Plusieurs jours sont donc à prévoir, d’une croisière hautement hauturière, et il est de plus en  plus probable que nous remonterons par une grande traversée dès que le vent tournera au moins à l’est. Notre radar fonctionne bien et nous donnera des yeux qui voient la nuit ! Tel un Big Brother bienveillant, le radar voit tout ! Certains possesseurs de cet engin ont même tendance à dire qu’il en voit trop ! Les crêtes des vagues, par exemple, lorsque la mer est agitée. Mais pour contrer ce phénomène il suffit de réduire la sensibilité du dit radar : auquel cas il ne détectera que les embarcations de petites et moyennes tailles. En plus de cela nous faisons des « quarts » : jeter un œil à l’horizon toutes les quinze à vingt minutes pour repérer d’éventuels bateaux en « route de collision ». Par pleine lune, la nuit claire est rassurante, par contre par nuit noire, comme cela va être le cas, l’obscurité me fait peur et je rêve d’un sixième sens !

En théorie, en ligne droite directe, de la Blanquilla à la Martinique il y 270 milles au cap 54°, cap impossible à tenir puisque c’est juste dans notre nez, c’est-à-dire boute au vent….c’est là que ça coince…

Cette immensité liquide semble pénétrer intensément toutes les cellules de mon corps…je suis en parfaite harmonie avec le moindre de ses mouvements, je la sens respirer, chuchoter, gazouiller de contentement lorsque, au lieu de lutter, je compose avec elle….Je suis à l’écoute du moindre craquement, de la plus petite vibration ou gémissement, comme si autrefois, dans une autre vie ( ?) – ou un autre univers- j’avais été marin.
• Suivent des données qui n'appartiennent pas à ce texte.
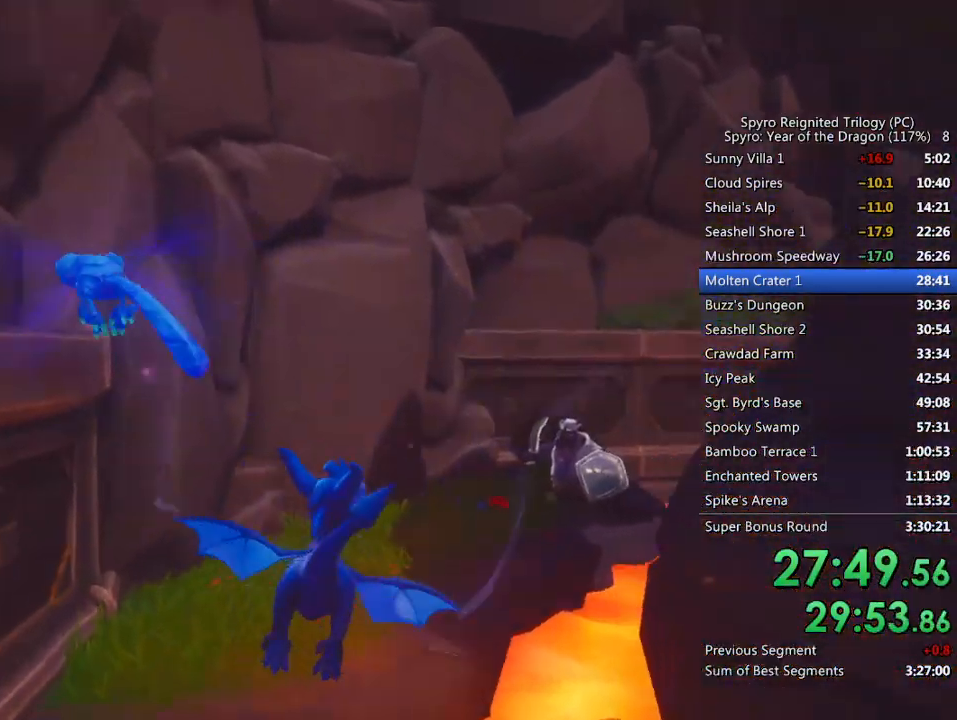
{"buttons": ["SQUARE"], "left_stick": "up-right", "right_stick": "center", "events": [[33, "right_stick", "center"], [283, "SQUARE", "down"], [350, "left_stick", "up-right"]]}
Il est vrai que j’ai des ancêtres cap-horniers et pêcheurs d’Islande, il y a peut-être  un certain atavisme du côté de la branche paimpolaise…
1er virement de bord + 1 ris + un tour de rouleau
En six heures = 40 milles de faits
1ère nuit
Les derniers rayons du soleil couchant, délire de rouge et de rose, nous annonce-t-il du beau temps pour les jours à venir ? Tout va pour le mieux…Le disque solaire déclinant a coloré l’horizon, faisant étinceler la mer…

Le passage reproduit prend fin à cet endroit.